After a few weeks of more intensive training in trench warfare, Griffiths was transferred to the 58th Battalion and sent to France to join them in the field on Sept. 8, right at the time when Canadian units were being sent to bolster the British forces during the first several weeks of the Battle of the Somme.

He arrived at the front-line positions of the 98th Battalion on Sept. 27. He would only have 11 days to live.

In the pre-dawn hours of Oct. 8, 1916, the men of the 98th Battalion waited sleeplessly, nervously in the muddy, wet trenches of the front line. A cold rain soaked the men and turned no-man’s land between their trenches and the German positions into a quagmire.

At 4:50 a.m. with Canadian artillery pummelling the German trenches, the Canadian were ordered “over the top” to struggle across the open field toward the enemy.

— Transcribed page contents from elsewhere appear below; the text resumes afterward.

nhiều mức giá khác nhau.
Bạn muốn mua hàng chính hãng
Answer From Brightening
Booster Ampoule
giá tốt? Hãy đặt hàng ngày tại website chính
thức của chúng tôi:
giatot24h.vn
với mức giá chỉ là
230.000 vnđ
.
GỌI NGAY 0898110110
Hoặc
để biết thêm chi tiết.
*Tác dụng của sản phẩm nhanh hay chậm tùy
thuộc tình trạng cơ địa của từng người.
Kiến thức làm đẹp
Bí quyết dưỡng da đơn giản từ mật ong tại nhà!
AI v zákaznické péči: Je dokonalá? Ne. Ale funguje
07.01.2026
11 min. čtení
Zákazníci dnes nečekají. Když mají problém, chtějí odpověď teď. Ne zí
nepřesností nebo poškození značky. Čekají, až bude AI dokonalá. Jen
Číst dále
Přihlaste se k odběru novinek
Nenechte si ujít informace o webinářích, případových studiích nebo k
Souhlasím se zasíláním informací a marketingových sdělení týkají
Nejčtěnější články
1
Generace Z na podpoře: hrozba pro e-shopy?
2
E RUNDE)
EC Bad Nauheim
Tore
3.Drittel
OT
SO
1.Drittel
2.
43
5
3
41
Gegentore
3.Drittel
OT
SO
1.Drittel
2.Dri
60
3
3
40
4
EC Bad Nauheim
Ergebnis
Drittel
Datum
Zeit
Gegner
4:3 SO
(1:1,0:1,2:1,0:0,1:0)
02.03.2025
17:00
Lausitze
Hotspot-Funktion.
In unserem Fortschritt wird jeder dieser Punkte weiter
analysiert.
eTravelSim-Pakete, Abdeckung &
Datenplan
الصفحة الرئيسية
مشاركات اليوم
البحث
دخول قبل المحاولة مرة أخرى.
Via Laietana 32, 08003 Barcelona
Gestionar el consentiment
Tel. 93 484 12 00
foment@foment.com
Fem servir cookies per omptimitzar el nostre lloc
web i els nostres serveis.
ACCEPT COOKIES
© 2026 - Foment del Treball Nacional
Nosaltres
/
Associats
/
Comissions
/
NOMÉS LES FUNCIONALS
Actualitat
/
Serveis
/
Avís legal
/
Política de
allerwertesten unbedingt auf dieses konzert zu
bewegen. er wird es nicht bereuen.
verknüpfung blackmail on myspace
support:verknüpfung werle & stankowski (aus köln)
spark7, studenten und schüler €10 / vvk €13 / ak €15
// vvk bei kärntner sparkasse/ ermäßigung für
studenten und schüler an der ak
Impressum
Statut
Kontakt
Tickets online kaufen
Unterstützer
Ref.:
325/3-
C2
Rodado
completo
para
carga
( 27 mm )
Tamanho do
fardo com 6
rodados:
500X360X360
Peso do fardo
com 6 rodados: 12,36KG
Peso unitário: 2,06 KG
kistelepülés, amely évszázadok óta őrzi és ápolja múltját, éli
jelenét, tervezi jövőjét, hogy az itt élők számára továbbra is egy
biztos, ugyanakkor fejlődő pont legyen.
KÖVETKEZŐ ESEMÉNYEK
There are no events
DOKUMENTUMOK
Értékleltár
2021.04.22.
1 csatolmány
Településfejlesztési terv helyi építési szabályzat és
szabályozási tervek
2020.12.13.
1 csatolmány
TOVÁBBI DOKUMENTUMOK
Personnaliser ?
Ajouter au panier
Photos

The men were able to capture some of the German trenches but were raked by enemy artillery fire and driven back by a fierce counterattack. The battle just outside of the French town of Courcelette lasted for hours, with attack and counterattack.

Hit by rifle fire, mowed down by machine-guns and smashed by high explosive and shrapnel shells, the Canadians were forced back to the start line in their own trenches. They were low on ammunition and had  run out of hand grenades.

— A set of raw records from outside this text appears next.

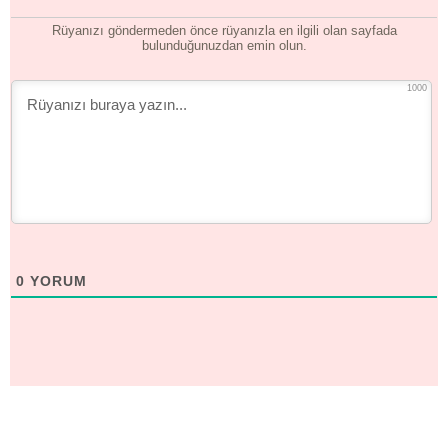
Rüyanızı göndermeden önce rüyanızla en ilgili olan sayfada
bulunduğunuzdan emin olun.
1000
0
YORUM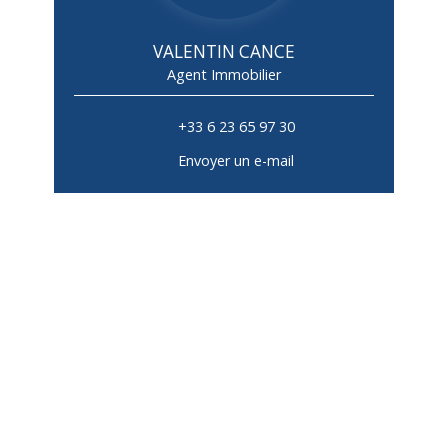
VALENTIN CANCE
Agent Immobilier
+33 6 23 65 97 30
Envoyer un e-mail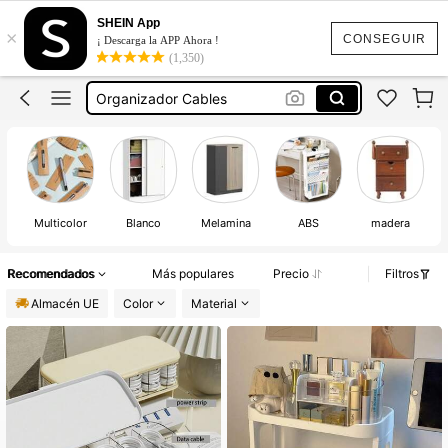
Organizador
SHEIN App
×
Organizador Escritorio
CONSEGUIR
¡ Descarga la APP Ahora !
(1,350)
Organizador Cables
Armario Escobero
Organizador De Cables
Organizador
Multicolor
Blanco
Melamina
ABS
madera
Recomendados
Más populares
Precio
Filtros
Almacén UE
Color
Material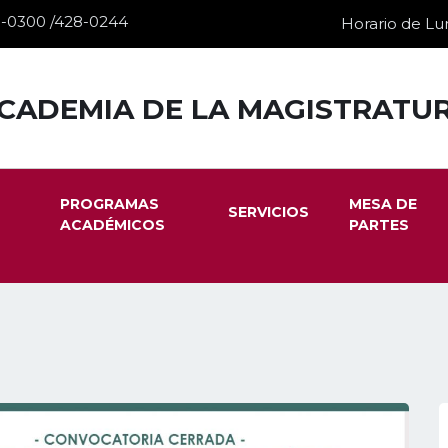
28-0300 /428-0244
Horario de Lun
CADEMIA DE LA MAGISTRATU
PROGRAMAS
MESA DE
SERVICIOS
ACADÉMICOS
PARTES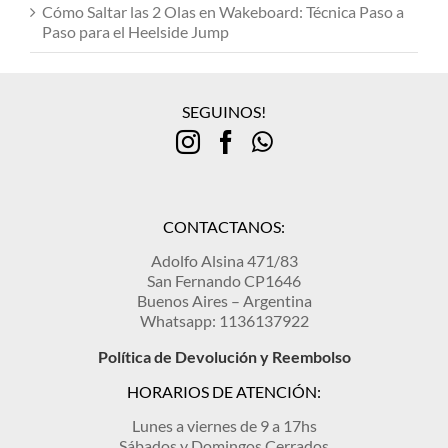
Cómo Saltar las 2 Olas en Wakeboard: Técnica Paso a
Paso para el Heelside Jump
SEGUINOS!
CONTACTANOS:
Adolfo Alsina 471/83
San Fernando CP1646
Buenos Aires – Argentina
Whatsapp: 1136137922
Política de Devolución y Reembolso
HORARIOS DE ATENCIÓN:
Lunes a viernes de 9 a 17hs
Sábados y Domingos Cerrados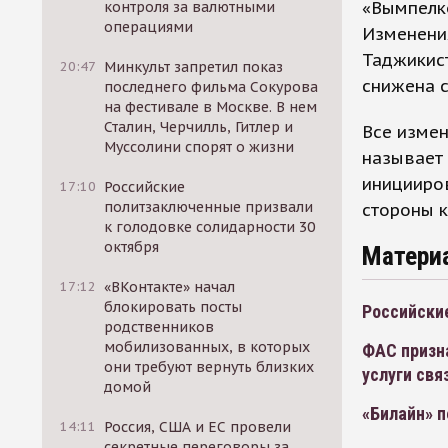
«Вымпелк
контроля за валютными
операциями
Изменения
Таджикист
20:47
Минкульт запретил показ
снижена с
последнего фильма Сокурова
на фестивале в Москве. В нем
Сталин, Черчилль, Гитлер и
Все измен
Муссолини спорят о жизни
называет 
иницииро
17:10
Российские
политзаключенные призвали
стороны 
к голодовке солидарности 30
октября
Матери
17:12
«ВКонтакте» начал
блокировать посты
Российские
родственников
мобилизованных, в которых
ФАС призн
они требуют вернуть близких
услуги свя
домой
«Билайн» п
14:11
Россия, США и ЕС провели
секретные переговоры за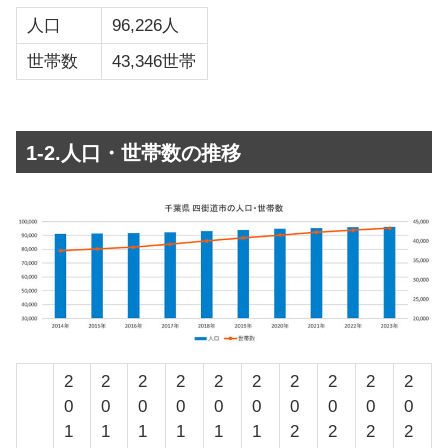
人口
96,226人
世帯数
43,346世帯
1-2.人口・世帯数の推移
2
2
2
2
2
2
2
2
2
2
0
0
0
0
0
0
0
0
0
0
1
1
1
1
1
1
2
2
2
2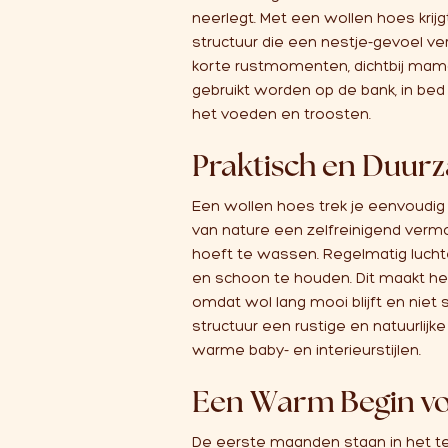
neerlegt. Met een wollen hoes kri
structuur die een nestje-gevoel ver
korte rustmomenten, dichtbij mama
gebruikt worden op de bank, in bed 
het voeden en troosten.
Praktisch en Duur
Een wollen hoes trek je eenvoudi
van nature een zelfreinigend verm
hoeft te wassen. Regelmatig lucht
en schoon te houden. Dit maakt het
omdat wol lang mooi blijft en niet s
structuur een rustige en natuurlijke
warme baby- en interieurstijlen.
Een Warm Begin v
De eerste maanden staan in het te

Casualties were heavy. Dead men and the badly wounded lay out in the swampy, cratered no-man’s land which was still under heavy enemy artillery fire. Bodies could not be retrieved. Some of the dead had sunk below the waters of rain-filled shell craters; some were blown apart by high explosives.

When the roll was called after the battle, Griffiths was among the missing. None of his surviving comrades had noticed his fall. He could not be identified among the remains of men eventually retrieved from the battlefield for burial.

Griffiths was listed as “missing, believed killed.”

There as a slim chance he had been captured as a prisoner of war. The German Red Cross was very good at reporting PoWs and it was determined that Griffiths was not among them. Canadian authorities waited almost a year before declaring Griffiths “killed in action” on Sept. 19, 1917.

Lloyd Griffiths’ remains have never been found.  His name is inscribed, along with 11,284 fellow Canadian soldiers with no known grave at the Vimy Memorial in France.

His sacrifice is commemorated on the Niagara Township Cenotaph in Queenston, a short walk from where he had once lived.